This past fall I decided it was time to shake it all up a bit, make some new friends, get involved with my community in some way that wasn't just going to the grocery store.
I don't want to work for money anymore. Enough already. I have faith in the rest of you.
Keep at it, please, that GDP isn't going to raise itself.
Instead, I signed up for a class, then another class related to the first class, and so it was that two nights ago I wrapped a performance in a play by a local author.
Not me and I don't have the name handy but I hope it will be me next fall.
It was fun. So much fun I'm doing it all over again. No, don't try to stop me, it's too late.
I'm hooked.
Meryl Streep get out of my way!
Anyway, the original title of this blog entry was going to be "Leaving Normal", and it was the result of being online more than was good for my well-being. We all have our rabbit holes, and mine was increasingly bleak. It's easy to lose perspective, though, which is the real problem for some of us social media users and political junkies. So to save what was left of my sanity, because it's looking pretty... not good... out there, I knew it was time for something completely different.
Real life!
Well, fake real life!
Shakespeare, who I read online the other day may have been plagiarizing Emilia Somebody, was absolutely right. Turns out, the play really IS the thing! Who knew?
Originally, my idea was to take the scariest class I could think of, which was Improv. But once started, Improv seemed right up my alley and not scary at all. Meanwhile, an Improv classmate assured me acting would be the fright I was looking for and so I took her advice and signed up for an acting class.
I didn't realize at the time, even though it says so right in the course description, it meant putting on an actual play in front of a live audience, or I never would have done.
Also, I really only took it to learn how to adapt my book into a play, not inherit TWO ROLES when two different people dropped out for this or that reason, including the classmate who'd assured me acting would be the fright I was looking for but she'd be there to calm my jitters.

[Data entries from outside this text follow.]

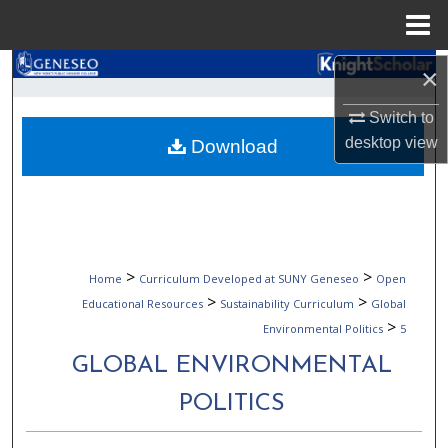
Menu
Home
Search
×
Switch to
Browse Collections
desktop
view
Download
My Account
About
Digital Commons Network™
>
>
Home
Curriculum Developed at SUNY Geneseo
Open
>
>
Educational Resources
Sustainability Curriculum
Global
>
Environmental Politics
5
GLOBAL ENVIRONMENTAL
POLITICS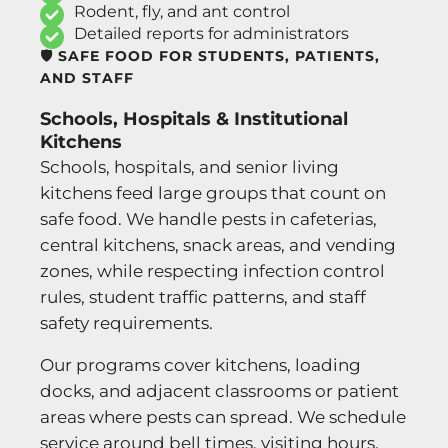
Rodent, fly, and ant control
Detailed reports for administrators
🛡️ SAFE FOOD FOR STUDENTS, PATIENTS,
AND STAFF
Schools, Hospitals & Institutional
Kitchens
Schools, hospitals, and senior living
kitchens feed large groups that count on
safe food. We handle pests in cafeterias,
central kitchens, snack areas, and vending
zones, while respecting infection control
rules, student traffic patterns, and staff
safety requirements.
Our programs cover kitchens, loading
docks, and adjacent classrooms or patient
areas where pests can spread. We schedule
service around bell times, visiting hours,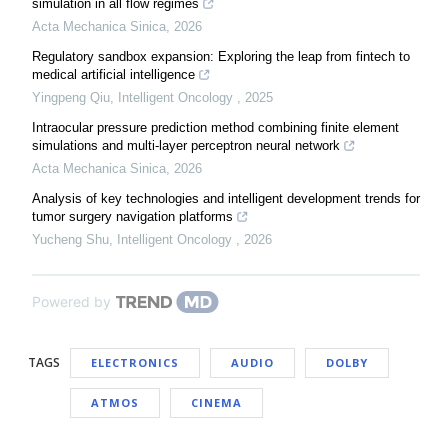
simulation in all flow regimes
Acta Mechanica Sinica
,
2026
Regulatory sandbox expansion: Exploring the leap from fintech to
medical artificial intelligence
Yingpeng Qiu
,
Intelligent Oncology
,
2025
Intraocular pressure prediction method combining finite element
simulations and multi-layer perceptron neural network
Acta Mechanica Sinica
,
2026
Analysis of key technologies and intelligent development trends for
tumor surgery navigation platforms
Yucheng Shu
,
Intelligent Oncology
,
2026
Powered by
TAGS
ELECTRONICS
AUDIO
DOLBY
ATMOS
CINEMA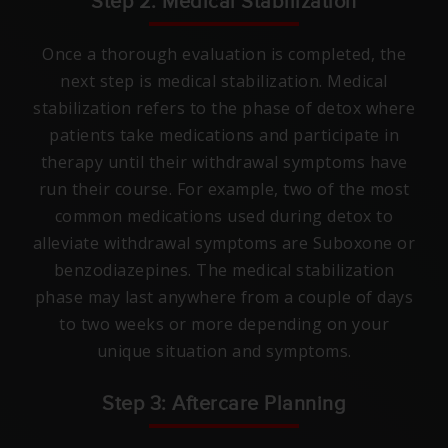
Step 2: Medical Stabilization
Once a thorough evaluation is completed, the
next step is medical stabilization. Medical
stabilization refers to the phase of detox where
patients take medications and participate in
therapy until their withdrawal symptoms have
run their course. For example, two of the most
common medications used during detox to
alleviate withdrawal symptoms are Suboxone or
benzodiazepines. The medical stabilization
phase may last anywhere from a couple of days
to two weeks or more depending on your
unique situation and symptoms.
Step 3: Aftercare Planning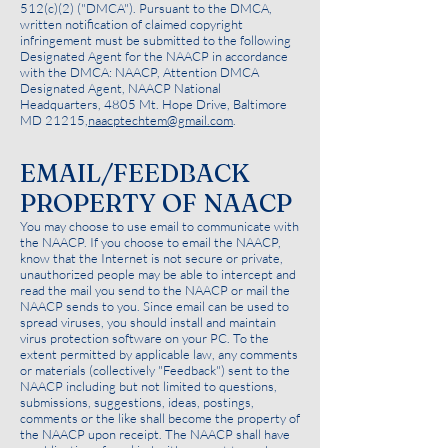
512(c)(2) ("DMCA"). Pursuant to the DMCA,
written notification of claimed copyright
infringement must be submitted to the following
Designated Agent for the NAACP in accordance
with the DMCA: NAACP, Attention DMCA
Designated Agent, NAACP National
Headquarters, 4805 Mt. Hope Drive, Baltimore
MD 21215,
naacptechtem@gmail.com
.
EMAIL/FEEDBACK
PROPERTY OF NAACP
You may choose to use email to communicate with
the NAACP. If you choose to email the NAACP,
know that the Internet is not secure or private,
unauthorized people may be able to intercept and
read the mail you send to the NAACP or mail the
NAACP sends to you. Since email can be used to
spread viruses, you should install and maintain
virus protection software on your PC. To the
extent permitted by applicable law, any comments
or materials (collectively "Feedback") sent to the
NAACP including but not limited to questions,
submissions, suggestions, ideas, postings,
comments or the like shall become the property of
the NAACP upon receipt. The NAACP shall have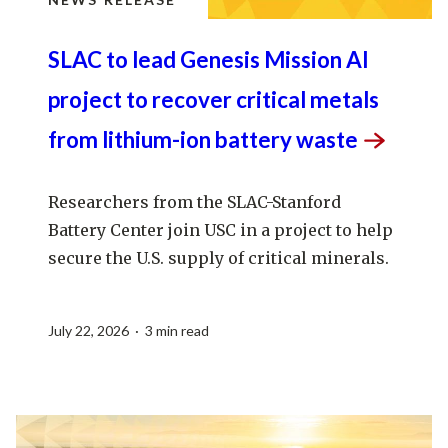
SLAC to lead Genesis Mission AI
project to recover critical metals
from lithium-ion battery
waste
Researchers from the SLAC-Stanford
Battery Center join USC in a project to help
secure the U.S. supply of critical minerals.
July 22, 2026 · 3 min read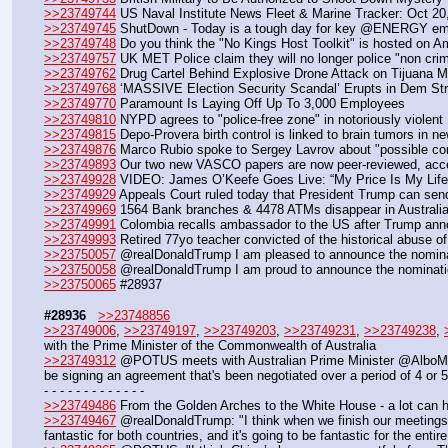
>>23749744
 US Naval Institute News Fleet & Marine Tracker: Oct 20
>>23749745
 ShutDown - Today is a tough day for key @ENERGY empl
>>23749748
 Do you think the "No Kings Host Toolkit" is hosted on
>>23749757
 UK MET Police claim they will no longer police "non crim
>>23749762
 Drug Cartel Behind Explosive Drone Attack on Tijuana M
>>23749768
 ‘MASSIVE Election Security Scandal’ Erupts in Dem Stro
>>23749770
 Paramount Is Laying Off Up To 3,000 Employees
>>23749810
 NYPD agrees to "police-free zone" in notoriously violent
>>23749815
 Depo-Provera birth control is linked to brain tumors in
>>23749876
 Marco Rubio spoke to Sergey Lavrov about "possible conc
>>23749893
 Our two new VASCO papers are now peer-reviewed, acc
>>23749928
 VIDEO: James O’Keefe Goes Live: “My Price Is My Lif
>>23749929
 Appeals Court ruled today that President Trump can sen
>>23749969
 1564 Bank branches & 4478 ATMs disappear in Australia 
>>23749991
 Colombia recalls ambassador to the US after Trump anno
>>23749993
 Retired 77yo teacher convicted of the historical abuse of 
>>23750057
 @realDonaldTrump I am pleased to announce the nominatio
>>23750058
 @realDonaldTrump I am proud to announce the nomination
>>23750065
 #28937
#28936
>>23748856
>>23749006
, 
>>23749197
, 
>>23749203
, 
>>23749231
, 
>>23749238
, 
with the Prime Minister of the Commonwealth of Australia
>>23749312
 @POTUS meets with Australian Prime Minister @AlboMP: "We
be signing an agreement that's been negotiated over a period of 4 or 
- - - - - - - - - - - - -
>>23749486
 From the Golden Arches to the White House - a lot can h
>>23749467
 @realDonaldTrump: "I think when we finish our meetings in
fantastic for both countries, and it's going to be fantastic for the entire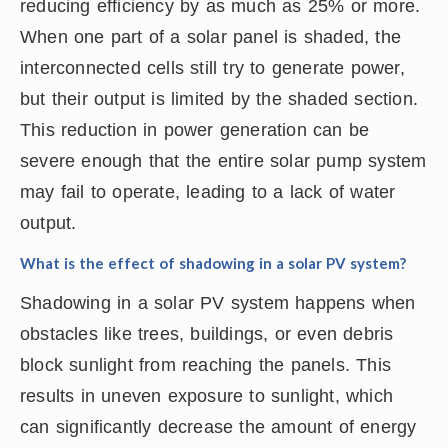
reducing efficiency by as much as 25% or more.
When one part of a solar panel is shaded, the
interconnected cells still try to generate power,
but their output is limited by the shaded section.
This reduction in power generation can be
severe enough that the entire solar pump system
may fail to operate, leading to a lack of water
output.
What is the effect of shadowing in a solar PV system?
Shadowing in a solar PV system happens when
obstacles like trees, buildings, or even debris
block sunlight from reaching the panels. This
results in uneven exposure to sunlight, which
can significantly decrease the amount of energy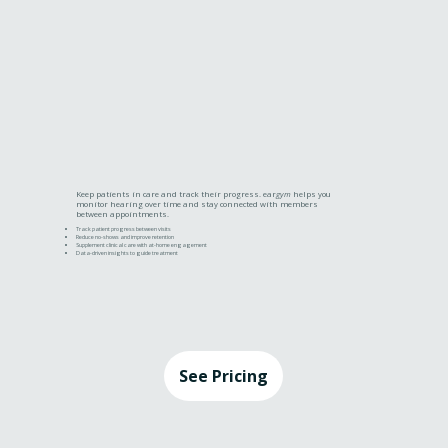
Keep patients in care and track their progress. ear
gym
helps you
monitor hearing over time and stay connected with members
between appointments.
Track patient progress between visits
Reduce no-shows and improve retention
Supplement clinical care with at-home engagement
Data-driven insights to guide treatment
See Pricing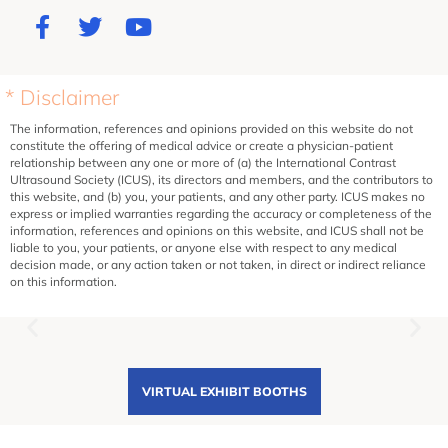
* Disclaimer
The information, references and opinions provided on this website do not
constitute the offering of medical advice or create a physician-patient
relationship between any one or more of (a) the International Contrast
Ultrasound Society (ICUS), its directors and members, and the contributors to
this website, and (b) you, your patients, and any other party. ICUS makes no
express or implied warranties regarding the accuracy or completeness of the
information, references and opinions on this website, and ICUS shall not be
liable to you, your patients, or anyone else with respect to any medical
decision made, or any action taken or not taken, in direct or indirect reliance
on this information.
VIRTUAL EXHIBIT BOOTHS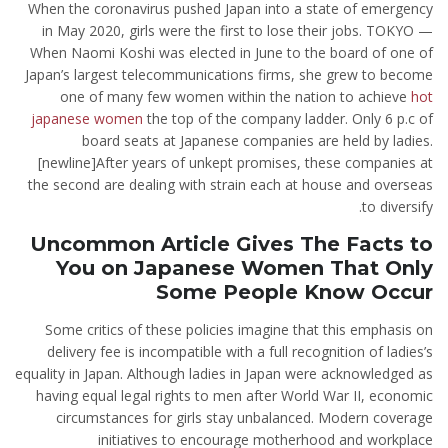
When the coronavirus pushed Japan into a state of emergency
in May 2020, girls were the first to lose their jobs. TOKYO —
When Naomi Koshi was elected in June to the board of one of
Japan’s largest telecommunications firms, she grew to become
one of many few women within the nation to achieve
hot
japanese women
the top of the company ladder. Only 6 p.c of
board seats at Japanese companies are held by ladies.
[newline]After years of unkept promises, these companies at
the second are dealing with strain each at house and overseas
to diversify.
Uncommon Article Gives The Facts to
You on Japanese Women That Only
Some People Know Occur
Some critics of these policies imagine that this emphasis on
delivery fee is incompatible with a full recognition of ladies’s
equality in Japan. Although ladies in Japan were acknowledged as
having equal legal rights to men after World War II, economic
circumstances for girls stay unbalanced. Modern coverage
initiatives to encourage motherhood and workplace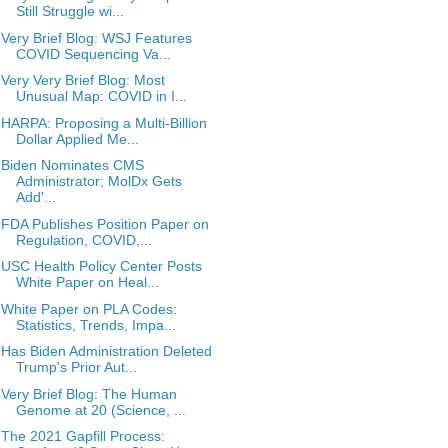
Still Struggle wi...
Very Brief Blog: WSJ Features
COVID Sequencing Va...
Very Very Brief Blog: Most
Unusual Map: COVID in I...
HARPA: Proposing a Multi-Billion
Dollar Applied Me...
Biden Nominates CMS
Administrator; MolDx Gets
Add'...
FDA Publishes Position Paper on
Regulation, COVID,...
USC Health Policy Center Posts
White Paper on Heal...
White Paper on PLA Codes:
Statistics, Trends, Impa...
Has Biden Administration Deleted
Trump's Prior Aut...
Very Brief Blog: The Human
Genome at 20 (Science, ...
The 2021 Gapfill Process: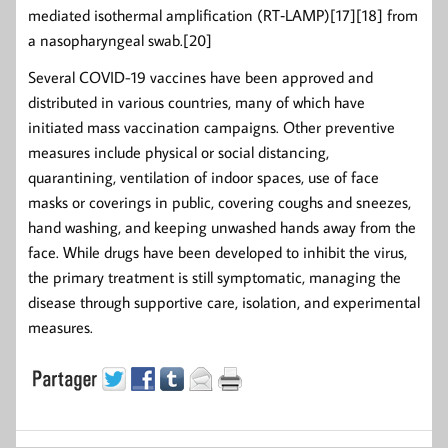
mediated isothermal amplification (RT‑LAMP)[17][18] from
a nasopharyngeal swab.[20]
Several COVID-19 vaccines have been approved and
distributed in various countries, many of which have
initiated mass vaccination campaigns. Other preventive
measures include physical or social distancing,
quarantining, ventilation of indoor spaces, use of face
masks or coverings in public, covering coughs and sneezes,
hand washing, and keeping unwashed hands away from the
face. While drugs have been developed to inhibit the virus,
the primary treatment is still symptomatic, managing the
disease through supportive care, isolation, and experimental
measures.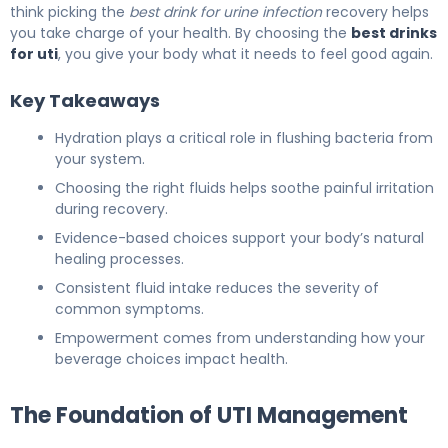
think picking the
best drink for urine infection
recovery helps
you take charge of your health. By choosing the
best drinks
for uti
, you give your body what it needs to feel good again.
Key Takeaways
Hydration plays a critical role in flushing bacteria from
your system.
Choosing the right fluids helps soothe painful irritation
during recovery.
Evidence-based choices support your body’s natural
healing processes.
Consistent fluid intake reduces the severity of
common symptoms.
Empowerment comes from understanding how your
beverage choices impact health.
The Foundation of UTI Management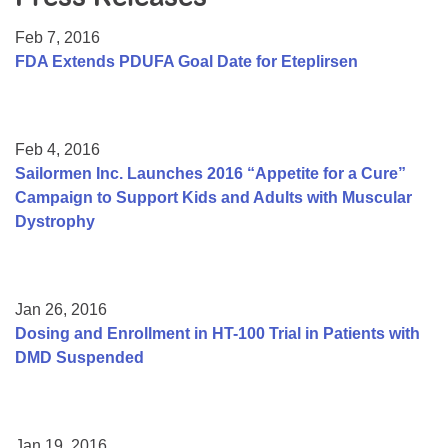
Resource Center
Feb 7, 2016
College Scholarship Program
FDA Extends PDUFA Goal Date for Eteplirsen
Gene Therapy Support Network
MDA Connect Video Appointments
Feb 4, 2016
Mentorship Program
Sailormen Inc. Launches 2016 “Appetite for a Cure”
Campaign to Support Kids and Adults with Muscular
Dystrophy
Jan 26, 2016
Dosing and Enrollment in HT-100 Trial in Patients with
DMD Suspended
Jan 19, 2016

It was. Oh indeed it was. But why didn't I have even an inkling how cool it is to take on a different character and act out a fiction for the sole purpose of entertaining a live audience of friends and family? Times two because two very different characters: An insecure young stage hand who accidentally outs herself during a monologue to the director and an assured and bawdy costume designer paired with an older censorious one trying to outfit the wrong actor for a community theatre production gone off the rails.
Terrifying!
Also, just what I needed, I guess, because I feel so much better than I did going into it all.
It's the people, of course, the social interaction, sense of purpose, feeling of accomplishment.
The power of the arts?
And now, bonus, I have a template for turning "That Looks Good on You - You Should Buy It" into a play, the process of which I plan to blog on Kathryn Writes Here so it actually happens.
(The play's the thing but only because the audience is REALLY the thing.)
So stay tuned. In the meantime, get out there and be with other people in whatever capacity you can. Hell is us, yes, we can be, sometimes. More often, though, we're the antidote to it all.
Finally, a fun story about men vs women that sums up a lot of our (women's) suffering while men live out their lives reasonably content to be anywhere at all while not doing much of anything.
A fellow improvisor asked me what I was doing for Christmas. After a long involved story of explanations, rationalizations and justifications as to why I basically don't do anything for Christmas anymore (oh except for making a grabillion dollars and hours of labour worth of organic granola to give as presents) I returned the favour and asked him what he was doing for Christmas.
"Nothing", he answered.
It was during a break in our Improv class, ffs - I could've gone with, "Christmas? Wtf is Christmas??"
Oh well, lesson learned. I'm sure there will be a next time.
Until then, though, have a Merry Merry and Happy Happy!